The average value of total resources (ASA) of an organization is found as the arithmetic mean between the value at the beginning of the year (A1) and at the end of the year (A2). This is written as a formula:

SSA=(A1 + A2)/2

To calculate the average annual cost, the same principle is applied: indicators are taken as of one accounting period, but from the balance sheets of different years. The divisor will be equal to the number of years under study (if for two years - 2, if for three - 3, etc.). The average indicators for current and non-current resources are calculated similarly.

Real assets ratio

Real assets include intangible assets, fixed assets, inventories (production) and costs in work in progress - everything that is involved in commercial activities. For analysis, a ratio is usually used - the ratio of the total value of real assets to their total value on the balance sheet. A successful manufacturing company should have a value above 0.5 (50%). Decrease means a drop in production capacity or a transfer of the enterprise to other, non-core activities.
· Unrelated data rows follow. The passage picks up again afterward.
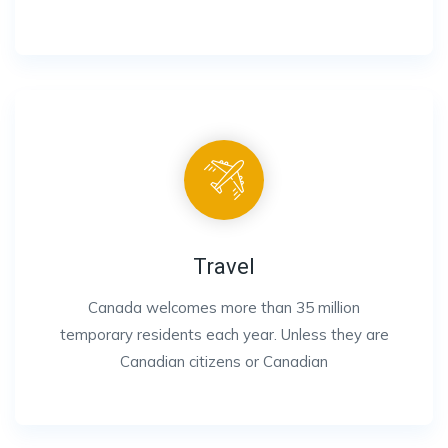
Travel
Canada welcomes more than 35 million
temporary residents each year. Unless they are
Canadian citizens or Canadian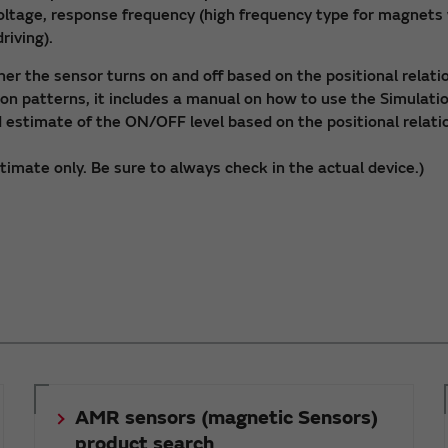
voltage, response frequency (high frequency type for magnet
riving).
er the sensor turns on and off based on the positional rela
ion patterns, it includes a manual on how to use the Simulati
ed estimate of the ON/OFF level based on the positional rel
stimate only. Be sure to always check in the actual device.)
AMR sensors (magnetic Sensors)
product search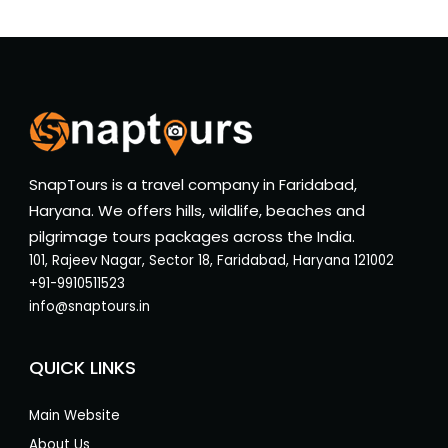
SnapTours is a travel company in Faridabad,
Haryana. We offers hills, wildlife, beaches and
pilgrimage tours packages across the India.
101, Rajeev Nagar, Sector 18, Faridabad, Haryana 121002
+91-9910511523
info@snaptours.in
QUICK LINKS
Main Website
About Us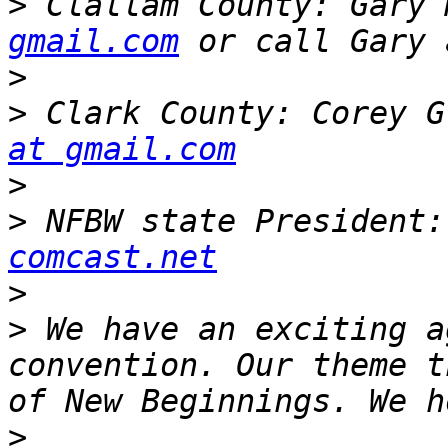
>
 Clallam County: Gary 
gmail.com
>
>
 Clark County: Corey G
at gmail.com
>
>
 NFBW state President:
comcast.net
>
>
 We have an exciting a
convention. Our theme t
>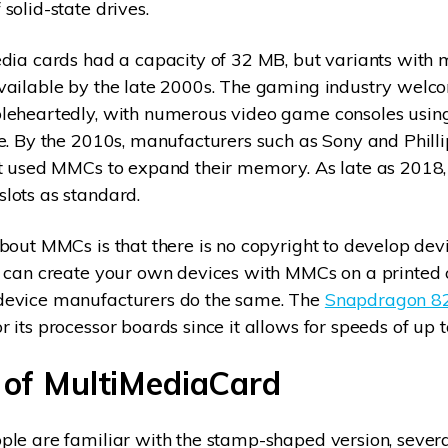
solid-state drives.
dia cards had a capacity of 32 MB, but variants with
vailable by the late 2000s. The gaming industry welc
leheartedly, with numerous video game consoles usi
e. By the 2010s, manufacturers such as Sony and Phill
at used MMCs to expand their memory. As late as 2018,
lots as standard.
bout MMCs is that there is no copyright to develop dev
 can create your own devices with MMCs on a printed c
evice manufacturers do the same. The
Snapdragon 82
 its processor boards since it allows for speeds of up 
 of MultiMediaCard
le are familiar with the stamp-shaped version, several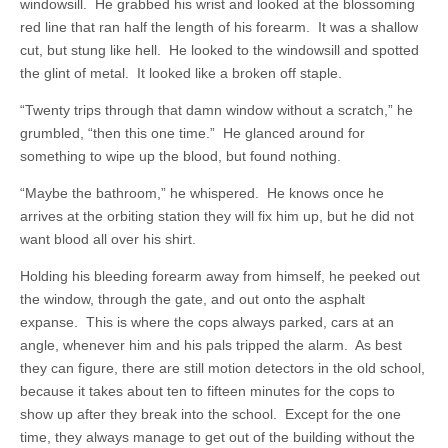
windowsill. He grabbed his wrist and looked at the blossoming
red line that ran half the length of his forearm. It was a shallow
cut, but stung like hell. He looked to the windowsill and spotted
the glint of metal. It looked like a broken off staple.
“Twenty trips through that damn window without a scratch,” he
grumbled, “then this one time.” He glanced around for
something to wipe up the blood, but found nothing.
“Maybe the bathroom,” he whispered. He knows once he
arrives at the orbiting station they will fix him up, but he did not
want blood all over his shirt.
Holding his bleeding forearm away from himself, he peeked out
the window, through the gate, and out onto the asphalt
expanse. This is where the cops always parked, cars at an
angle, whenever him and his pals tripped the alarm. As best
they can figure, there are still motion detectors in the old school,
because it takes about ten to fifteen minutes for the cops to
show up after they break into the school. Except for the one
time, they always manage to get out of the building without the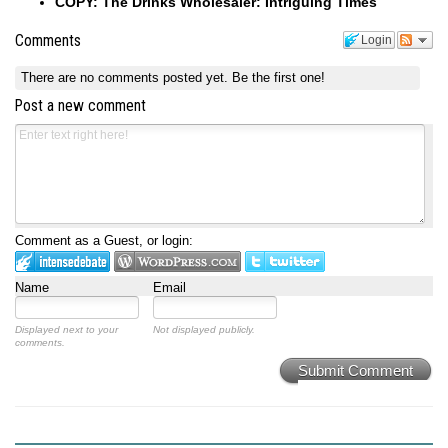
COPY: The Drinks Wholesaler: Intriguing Times
Comments
Login
There are no comments posted yet.
Be the first one!
Post a new comment
Comment as a Guest, or login:
Name
Email
Displayed next to your
Not displayed publicly.
comments.
Submit Comment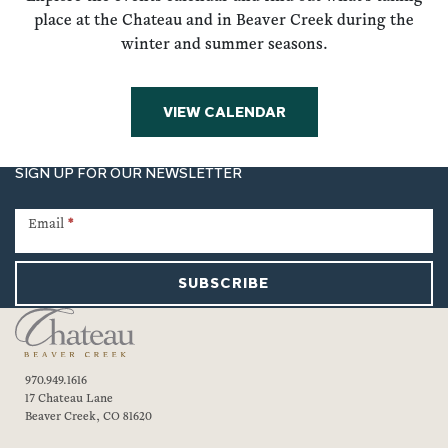
place at the Chateau and in Beaver Creek during the
winter and summer seasons.
VIEW CALENDAR
SIGN UP FOR OUR NEWSLETTER
Newsletter
Signup
Email
*
SUBSCRIBE
970.949.1616
17 Chateau Lane
Beaver Creek, CO 81620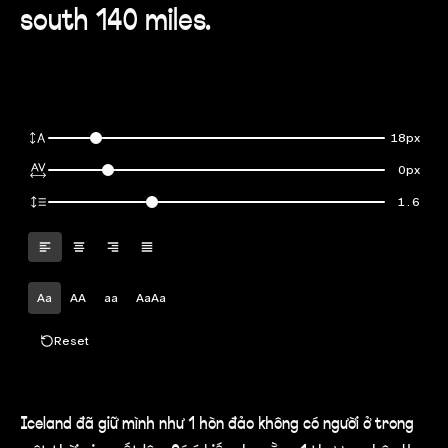
south 140 miles.
18px
0px
1.6
Aa
AA
aa
AaAa
Reset
Iceland đã giữ mình như 1 hòn đảo không có người ở trong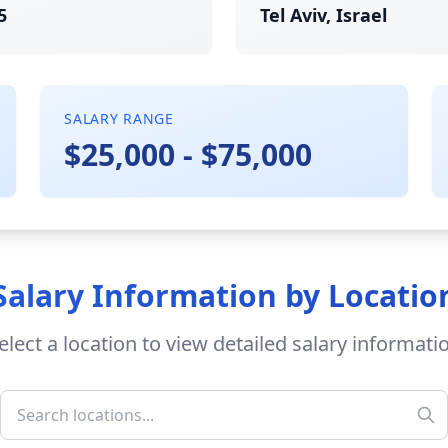
5
Tel Aviv, Israel
SALARY RANGE
$25,000 - $75,000
Salary Information by Locatio
elect a location to view detailed salary informati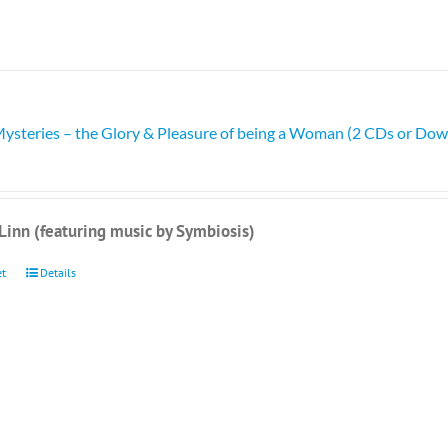
Mysteries – the Glory & Pleasure of being a Woman (2 CDs or Do
Linn (featuring music by Symbiosis)
et
Details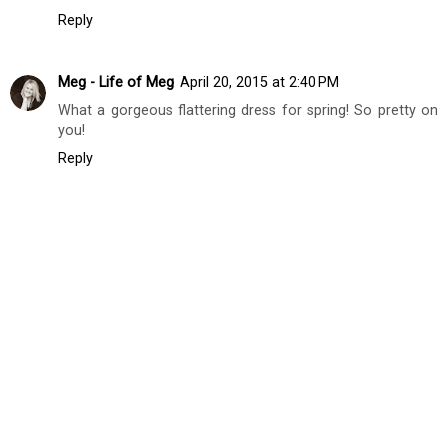
Oh my gosh I love this look! I'm obsessing over that
blazer! So cute!
xo Emily
www.fashioncolumntwins.com
Reply
Meg - Life of Meg
April 20, 2015 at 2:40 PM
What a gorgeous flattering dress for spring! So pretty on
you!
Reply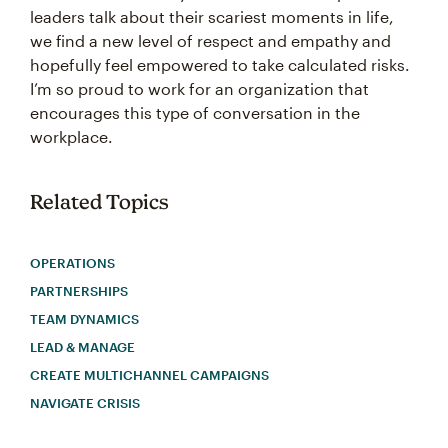
leaders talk about their scariest moments in life,
we find a new level of respect and empathy and
hopefully feel empowered to take calculated risks.
I’m so proud to work for an organization that
encourages this type of conversation in the
workplace.
Related Topics
OPERATIONS
PARTNERSHIPS
TEAM DYNAMICS
LEAD & MANAGE
CREATE MULTICHANNEL CAMPAIGNS
NAVIGATE CRISIS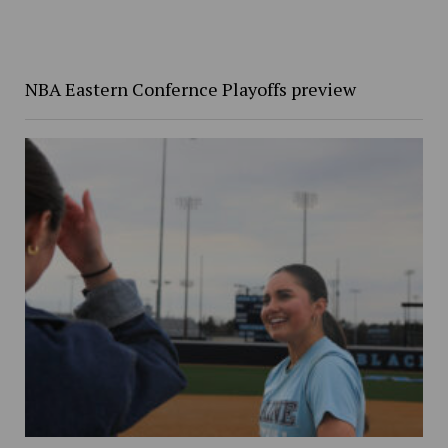
NBA Eastern Confernce Playoffs preview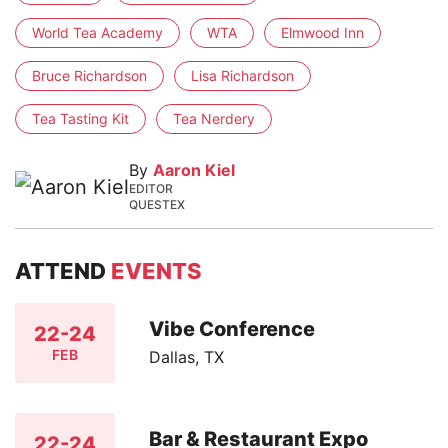
World Tea Academy
WTA
Elmwood Inn
Bruce Richardson
Lisa Richardson
Tea Tasting Kit
Tea Nerdery
By
Aaron Kiel
EDITOR
QUESTEX
ATTEND
EVENTS
Vibe Conference
22-24
FEB
Dallas, TX
Bar & Restaurant Expo
22-24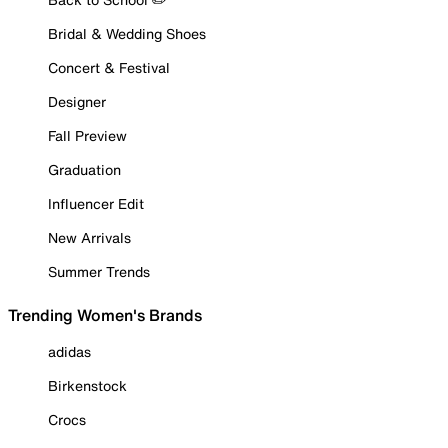
Bridal & Wedding Shoes
Concert & Festival
Designer
Fall Preview
Graduation
Influencer Edit
New Arrivals
Summer Trends
Trending Women's Brands
adidas
Birkenstock
Crocs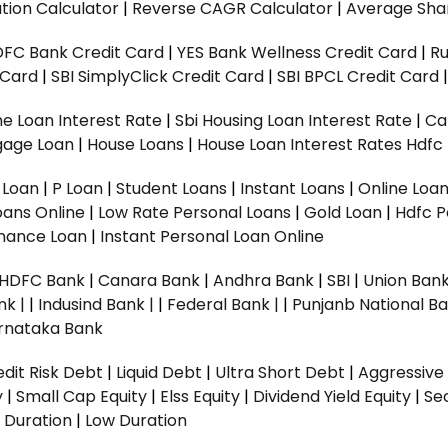
tion Calculator
|
Reverse CAGR Calculator
|
Average Shar
DFC Bank Credit Card
|
YES Bank Wellness Credit Card
|
R
t Card
|
SBI SimplyClick Credit Card
|
SBI BPCL Credit Card
e Loan Interest Rate
|
Sbi Housing Loan Interest Rate
|
Ca
gage Loan
|
House Loans
|
House Loan Interest Rates
Hdfc
l Loan
|
P Loan
|
Student Loans
|
Instant Loans
|
Online Loa
oans Online
|
Low Rate Personal Loans
|
Gold Loan
|
Hdfc P
Finance Loan
|
Instant Personal Loan Online
HDFC Bank
|
Canara Bank
|
Andhra Bank
|
SBI
|
Union Bank
nk |
|
Indusind Bank |
|
Federal Bank |
|
Punjanb National Ba
rnataka Bank
dit Risk Debt
|
Liquid Debt
|
Ultra Short Debt
|
Aggressive
y
|
Small Cap Equity
|
Elss Equity
|
Dividend Yield Equity
|
Se
 Duration
|
Low Duration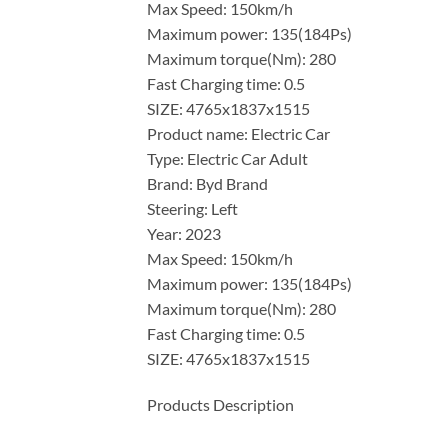
Max Speed: 150km/h
Maximum power: 135(184Ps)
Maximum torque(Nm): 280
Fast Charging time: 0.5
SIZE: 4765x1837x1515
Product name: Electric Car
Type: Electric Car Adult
Brand: Byd Brand
Steering: Left
Year: 2023
Max Speed: 150km/h
Maximum power: 135(184Ps)
Maximum torque(Nm): 280
Fast Charging time: 0.5
SIZE: 4765x1837x1515
Products Description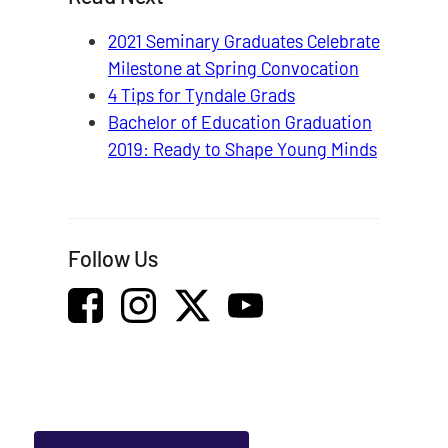
2021 Seminary Graduates Celebrate
Milestone at Spring Convocation
4 Tips for Tyndale Grads
Bachelor of Education Graduation
2019: Ready to Shape Young Minds
Follow Us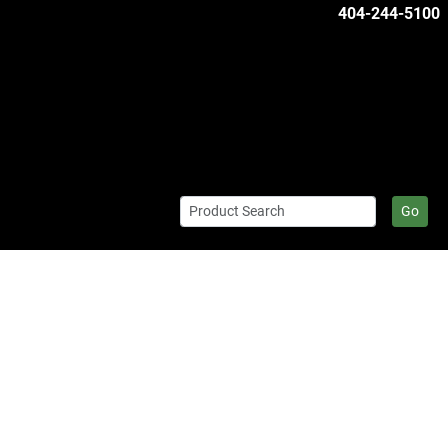
404-244-5100
Go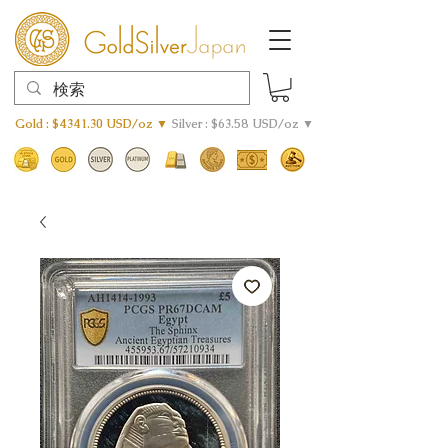
Gold : $4341.30 USD/oz ▼
Silver : $63.58 USD/oz ▼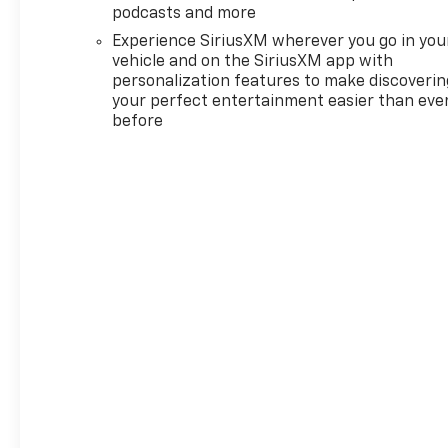
podcasts and more
Equipment Group 1SP (12.3"
Multicolor Reconfigurable
Experience SiriusXM wherever you go in you
Digital Display, 40/20/40 Front
vehicle and on the SiriusXM app with
Split-Bench Seat, 6-Speaker
personalization features to make discoverin
your perfect entertainment easier than eve
Audio System, All-Star Edition,
before
Auto-Locking Rear
Differential, Bluetooth® For
Phone, Cloth Seat Trim, Color-
Keyed Carpeting Floor
Covering, Deep-Tinted Glass,
Electronic Cruise Control, EZ
Lift Power Lock and Release
Tailgate, Front Frame-
Mounted Black Recovery
Hooks, Front LED Fog Lamps,
Front Rubberized Vinyl Floor
Mats, HD Rear Vision Camera,
Heated Power-Adjustable
Outside Mirrors, High Gloss
Black Mirror Caps, Inside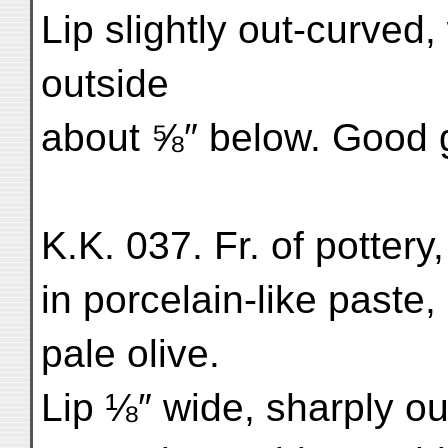
Lip slightly out-curved, 
outside
about ⅝″ below. Good g
K.K. 037. Fr. of pottery
in porcelain-like paste,
pale olive.
Lip ⅛″ wide, sharply ou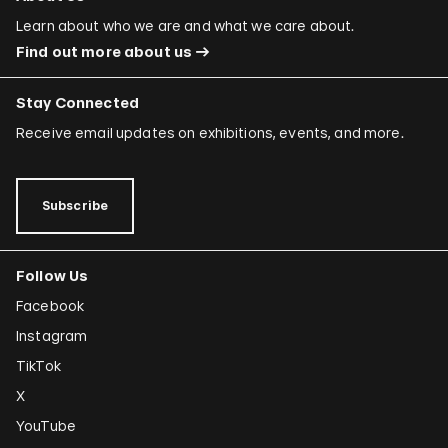
Ori Gersht
Learn about who we are and what we care about.
Find out more about us
Mariam Ghani
Simryn Gill
Stay Connected
Dominique González-Foerster
Receive email updates on exhibitions, events, and more.
Sheela Gowda
Tamar Guimarães
Subscribe
Shilpa Gupta
Follow Us
Joana Hadjithomas and Khalil Joreige
Facebook
Rokni Haerizadeh
Instagram
Susan Hefuna
TikTok
Federico Herrero
X
Ho Tzu Nyen
YouTube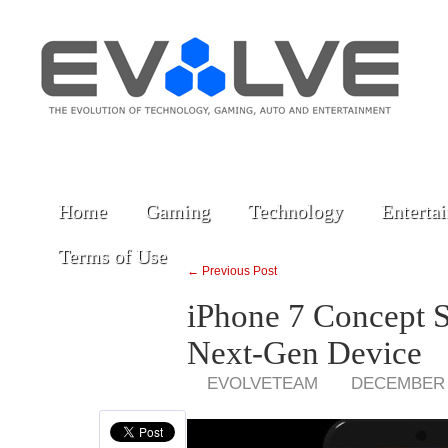
Home
Gaming
Technology
Enterta
Terms of Use
← Previous Post
iPhone 7 Concept 
Next-Gen Device
EVOLVETEAM
DECEMBER 1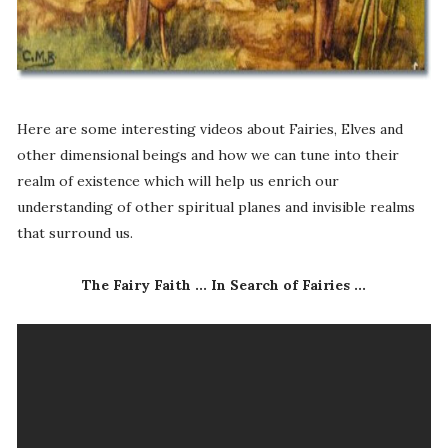
Here are some interesting videos about Fairies, Elves and
other dimensional beings and how we can tune into their
realm of existence which will help us enrich our
understanding of other spiritual planes and invisible realms
that surround us.
The Fairy Faith ... In Search of Fairies ...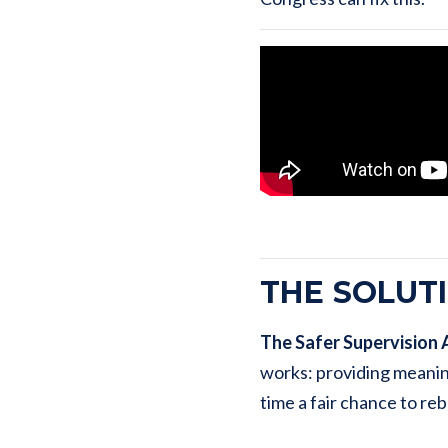
THE SOLUT
The Safer Supervision 
works: providing meanin
time a fair chance to rebu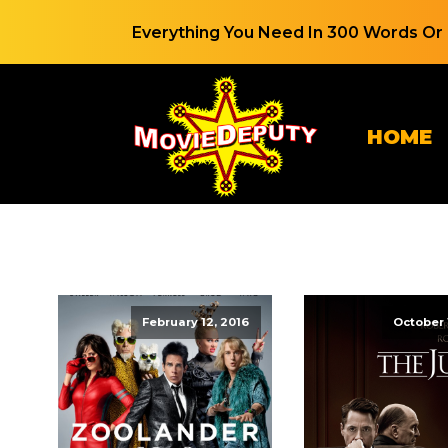
Everything You Need In 300 Words Or 
HOME
February 12, 2016
October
Asset immobilization ratio

Immobilization of assets means their withdrawal from circulation. That is, the share of assets that are not involved in turnover and do not generate income, or are used for other purposes than their intended purpose, is assessed. The immobilization coefficient shows how efficiently the enterprise's resources are used. The indicator reflecting the state of immobilized funds is calculated as the ratio between the permanent (non-current) and current (current) assets of the enterprise.

The lower this indicator, the more liquid resources the enterprise has and, accordingly, the higher its solvency.